Landlords in Prince Rupert may be affected by new municipal legislation passed by the city council on April, 25. Rules, fines, maintenance standards and renovations are addressed in the new business licencing byaws. (File photo)

Landlords in Prince Rupert may be affected by new municipal legislation passed by the city council on April, 25. Rules, fines, maintenance standards and renovations are addressed in the new business licencing byaws. (File photo)

Restrictions on evictions in Prince Rupert

Landlords will require minimum maintenance standards and business licences

Landlords and renters of residential rooms and units should take note of the new Business Regulation and Licencing Bylaw set to regulate rental rules for living purposes, the City is advising.

Prince Rupert City Council announced the new regulations on April 25 as repeated violations may incur up to $50,000 fines under the Offence Act.

“This bylaw is intended to address the serious shortage of affordable market rental accommodations and renoviction trend in Prince Rupert,” said Veronika Stewart, city communication manager.

The bylaw puts in place several new regulations about the upkeep of units and intends to implement controls on repairs and maintenance. In addition, property owners will be responsible for obtaining a business licence when renting out multi-family dwelling units in the city.
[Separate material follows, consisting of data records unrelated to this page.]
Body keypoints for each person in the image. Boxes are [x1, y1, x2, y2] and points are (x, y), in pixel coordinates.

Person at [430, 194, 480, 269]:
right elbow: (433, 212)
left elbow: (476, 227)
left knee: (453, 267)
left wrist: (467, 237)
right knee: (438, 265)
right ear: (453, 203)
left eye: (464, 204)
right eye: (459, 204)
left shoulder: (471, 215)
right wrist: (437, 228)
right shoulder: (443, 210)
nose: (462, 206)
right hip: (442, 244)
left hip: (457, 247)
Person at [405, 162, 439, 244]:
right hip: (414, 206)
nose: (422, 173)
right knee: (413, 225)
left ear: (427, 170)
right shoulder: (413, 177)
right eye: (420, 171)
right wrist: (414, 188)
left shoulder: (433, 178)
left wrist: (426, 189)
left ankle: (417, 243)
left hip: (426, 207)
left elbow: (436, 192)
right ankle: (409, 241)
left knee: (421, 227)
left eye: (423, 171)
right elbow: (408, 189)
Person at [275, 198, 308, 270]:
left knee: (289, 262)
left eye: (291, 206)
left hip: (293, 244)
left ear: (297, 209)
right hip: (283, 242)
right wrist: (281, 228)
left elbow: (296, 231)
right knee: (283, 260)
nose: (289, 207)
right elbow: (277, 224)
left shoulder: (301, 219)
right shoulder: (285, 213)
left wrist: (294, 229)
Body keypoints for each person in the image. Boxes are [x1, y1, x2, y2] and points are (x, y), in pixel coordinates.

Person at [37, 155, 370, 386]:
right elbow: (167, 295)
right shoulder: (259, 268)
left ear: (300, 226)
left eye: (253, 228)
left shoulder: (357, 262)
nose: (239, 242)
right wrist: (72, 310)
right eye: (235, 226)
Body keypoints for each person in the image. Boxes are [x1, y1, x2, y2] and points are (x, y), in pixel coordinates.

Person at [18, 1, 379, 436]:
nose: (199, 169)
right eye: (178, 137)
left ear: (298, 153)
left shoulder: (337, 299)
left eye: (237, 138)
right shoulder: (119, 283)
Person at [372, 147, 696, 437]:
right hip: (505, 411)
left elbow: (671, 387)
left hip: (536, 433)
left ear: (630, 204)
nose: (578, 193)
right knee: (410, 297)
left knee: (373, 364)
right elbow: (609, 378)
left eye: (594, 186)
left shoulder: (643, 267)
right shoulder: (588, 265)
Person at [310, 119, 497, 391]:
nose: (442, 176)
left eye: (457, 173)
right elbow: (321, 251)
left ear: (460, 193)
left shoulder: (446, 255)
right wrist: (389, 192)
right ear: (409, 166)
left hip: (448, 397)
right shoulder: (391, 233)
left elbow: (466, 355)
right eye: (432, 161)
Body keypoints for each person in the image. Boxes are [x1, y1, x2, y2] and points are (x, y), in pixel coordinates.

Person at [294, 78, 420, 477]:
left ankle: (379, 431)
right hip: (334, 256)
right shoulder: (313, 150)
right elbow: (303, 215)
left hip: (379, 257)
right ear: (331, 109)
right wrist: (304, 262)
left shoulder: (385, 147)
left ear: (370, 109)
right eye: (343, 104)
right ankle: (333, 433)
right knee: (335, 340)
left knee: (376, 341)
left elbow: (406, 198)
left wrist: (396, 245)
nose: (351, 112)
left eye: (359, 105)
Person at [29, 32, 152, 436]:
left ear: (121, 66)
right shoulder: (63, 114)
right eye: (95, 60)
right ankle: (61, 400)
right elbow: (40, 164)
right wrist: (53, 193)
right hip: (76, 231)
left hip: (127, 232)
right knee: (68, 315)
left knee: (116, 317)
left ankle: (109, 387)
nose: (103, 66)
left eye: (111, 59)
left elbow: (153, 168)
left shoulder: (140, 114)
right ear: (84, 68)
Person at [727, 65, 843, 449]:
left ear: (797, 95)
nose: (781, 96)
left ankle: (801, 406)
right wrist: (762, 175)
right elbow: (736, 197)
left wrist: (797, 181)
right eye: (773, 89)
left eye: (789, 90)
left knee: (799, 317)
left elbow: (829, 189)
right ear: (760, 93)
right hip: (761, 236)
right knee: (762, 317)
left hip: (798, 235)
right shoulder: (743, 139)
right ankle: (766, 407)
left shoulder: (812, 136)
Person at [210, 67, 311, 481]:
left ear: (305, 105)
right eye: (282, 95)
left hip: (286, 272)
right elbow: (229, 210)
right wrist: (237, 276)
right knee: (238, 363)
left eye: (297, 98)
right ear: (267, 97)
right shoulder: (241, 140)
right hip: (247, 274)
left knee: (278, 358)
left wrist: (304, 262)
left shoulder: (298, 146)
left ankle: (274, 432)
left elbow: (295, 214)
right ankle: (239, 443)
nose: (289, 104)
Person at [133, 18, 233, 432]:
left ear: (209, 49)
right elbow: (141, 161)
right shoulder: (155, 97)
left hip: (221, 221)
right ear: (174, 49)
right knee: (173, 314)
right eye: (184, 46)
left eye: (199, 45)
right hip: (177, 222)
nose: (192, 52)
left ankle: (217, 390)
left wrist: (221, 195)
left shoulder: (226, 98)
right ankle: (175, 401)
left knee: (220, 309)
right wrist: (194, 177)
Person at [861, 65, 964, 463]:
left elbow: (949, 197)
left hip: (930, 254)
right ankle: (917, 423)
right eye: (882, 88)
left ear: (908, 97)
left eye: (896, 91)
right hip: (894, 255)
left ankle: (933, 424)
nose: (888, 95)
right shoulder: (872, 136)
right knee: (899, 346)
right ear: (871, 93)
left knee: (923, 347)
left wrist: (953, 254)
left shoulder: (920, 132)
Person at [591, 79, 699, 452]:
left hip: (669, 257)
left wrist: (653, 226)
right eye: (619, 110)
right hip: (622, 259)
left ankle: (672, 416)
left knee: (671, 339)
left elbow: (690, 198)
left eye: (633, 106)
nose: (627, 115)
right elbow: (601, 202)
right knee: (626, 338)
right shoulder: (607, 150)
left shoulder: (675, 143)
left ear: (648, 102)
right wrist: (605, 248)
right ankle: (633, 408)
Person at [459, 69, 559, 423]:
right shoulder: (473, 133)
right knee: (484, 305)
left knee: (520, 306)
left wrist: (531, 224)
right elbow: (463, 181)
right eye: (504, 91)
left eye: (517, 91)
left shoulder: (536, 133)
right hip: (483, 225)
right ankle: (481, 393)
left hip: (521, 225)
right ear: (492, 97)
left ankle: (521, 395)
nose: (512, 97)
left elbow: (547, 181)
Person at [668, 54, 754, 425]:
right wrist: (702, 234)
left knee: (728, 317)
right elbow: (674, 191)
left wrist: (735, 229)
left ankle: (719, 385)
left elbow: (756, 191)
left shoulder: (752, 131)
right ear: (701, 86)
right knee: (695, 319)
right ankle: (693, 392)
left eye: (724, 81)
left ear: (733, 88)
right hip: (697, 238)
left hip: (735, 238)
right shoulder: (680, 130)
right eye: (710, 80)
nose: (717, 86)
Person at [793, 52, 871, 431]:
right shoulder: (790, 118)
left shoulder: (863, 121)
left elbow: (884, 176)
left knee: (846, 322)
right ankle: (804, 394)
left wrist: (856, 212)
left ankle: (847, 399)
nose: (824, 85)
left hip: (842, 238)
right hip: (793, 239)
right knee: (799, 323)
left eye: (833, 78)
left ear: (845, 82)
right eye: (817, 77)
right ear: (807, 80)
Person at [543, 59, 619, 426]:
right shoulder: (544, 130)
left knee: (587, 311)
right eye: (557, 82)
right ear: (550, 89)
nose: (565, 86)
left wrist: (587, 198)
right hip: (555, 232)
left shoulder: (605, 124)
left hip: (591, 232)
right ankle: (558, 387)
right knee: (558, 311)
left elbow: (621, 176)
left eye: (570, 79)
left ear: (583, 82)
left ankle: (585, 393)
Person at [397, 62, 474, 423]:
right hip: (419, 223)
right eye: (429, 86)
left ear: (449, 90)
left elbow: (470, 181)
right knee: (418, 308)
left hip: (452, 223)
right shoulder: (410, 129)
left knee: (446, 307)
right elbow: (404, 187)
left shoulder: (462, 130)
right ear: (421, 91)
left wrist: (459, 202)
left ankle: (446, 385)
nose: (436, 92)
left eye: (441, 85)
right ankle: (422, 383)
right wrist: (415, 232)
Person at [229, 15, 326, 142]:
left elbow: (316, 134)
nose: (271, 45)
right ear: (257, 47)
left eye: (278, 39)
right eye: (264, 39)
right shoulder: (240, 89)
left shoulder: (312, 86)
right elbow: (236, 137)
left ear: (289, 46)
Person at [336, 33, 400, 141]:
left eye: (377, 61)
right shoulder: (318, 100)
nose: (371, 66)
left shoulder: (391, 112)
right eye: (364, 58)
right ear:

Numerous maintenance standards are listed in the bylaw, which requires a minimum maintenance standard for tenants to have appropriate living conditions, including:

• Owners are responsible for maintenance and good repair of roofs, stairs, railings, porches, deck joists, rafters, beams, columns, foundations, floors, walls, ceilings, plumbing, heating, electrical, ventilation, as well as fire alarm and detection systems. Where laundry and elevator systems exist, they must also be maintained.

• Plumbing must be free from leaks and have an adequate supply of both hot and cold running water. One working toilet must also be supplied for every five sleeping units within a property, which must be accessible from a common area within the building.

• Owners or their designates may not disconnect or cause to be disconnected any service or utility providing light, heat, air conditioning, refrigeration, water or cooking facilities for any rental unit occupied by a tenant, except for such reasonable period of time as may be required for repairs, replacing or altering the service or utility.

• Owners are responsible for pest control and must keep properties free of mice, rats, bed bugs, cockroaches and other vermin and from conditions that may encourage pests.

• Owners must supply adequate receptacles to keep garbage enclosed and ensure tenants are disposing of waste appropriately.

• The bylaw also sets out minimum room sizes and ceiling heights.

• Owners or their designates may not disconnect or cause to be disconnected any service or utility providing light, heat, air conditioning, refrigeration, water or cooking facilities for any rental unit occupied by a tenant, except for such reasonable period of time as may be required for repairs, replacing or altering the service or utility.

• Each sleeping unit must also be provided with means of ventilation and natural light from windows.

The full bylaw is accessible on the city’s website.

The new municipal legislation also outlines restrictions on evictions.

“Effective April 26, city landlords will no longer be allowed to deliver or serve a notice to end a tenancy for the reason of renovations or repair unless the owner has obtained every permit required,” Stewart said.

This includes entering into a new tenancy agreement with the tenant with either the same terms for the same unit or terms more favourable to the tenant for a comparable unit in the same building. A copy of the agreement must be supplied to the inspector.

Alternatively, parties can make other arrangements in writing for the tenant’s temporary accommodation during the renovation/repair, and for their return to their original rental unit under the terms of the existing tenancy agreement following the renovation/repair. Documentation of the arrangements as well as evidence of the tenant’s consent to the arrangements must be provided to the Inspector.

Landlords who have met all of the conditions under the city bylaws must also still abide by all the Residential Tenancy Act conditions and as of July 1, 2022, they must apply to the Residential Tenancy Branch to determine if terminating the tenancy is essential for the completion of repairs.

Rent will not be permitted to be increased after the renovations are completed except as allowed under the RTA. Under the new city laws, the city inspector is authorized to collect a monthly business licence surcharge if rent is found to have been increased. This will be equivalent to the difference between increased and prior rent. As well, business licence renewal may be refused.

Stewart said the city’s chief licencing inspector has the authority to enforce the rules and the right to enter properties at reasonable times to ascertain bylaw compliance. A compliance order and fines of between $25 – $2,000 may be issued if landlords are found to have broken the rules.

If compliance is not garnered, under the Offence Act, landlords may be nailed for fines up to$50,000. This may occur if there are repeated maintenance and/or renovation violations under the new bylaws.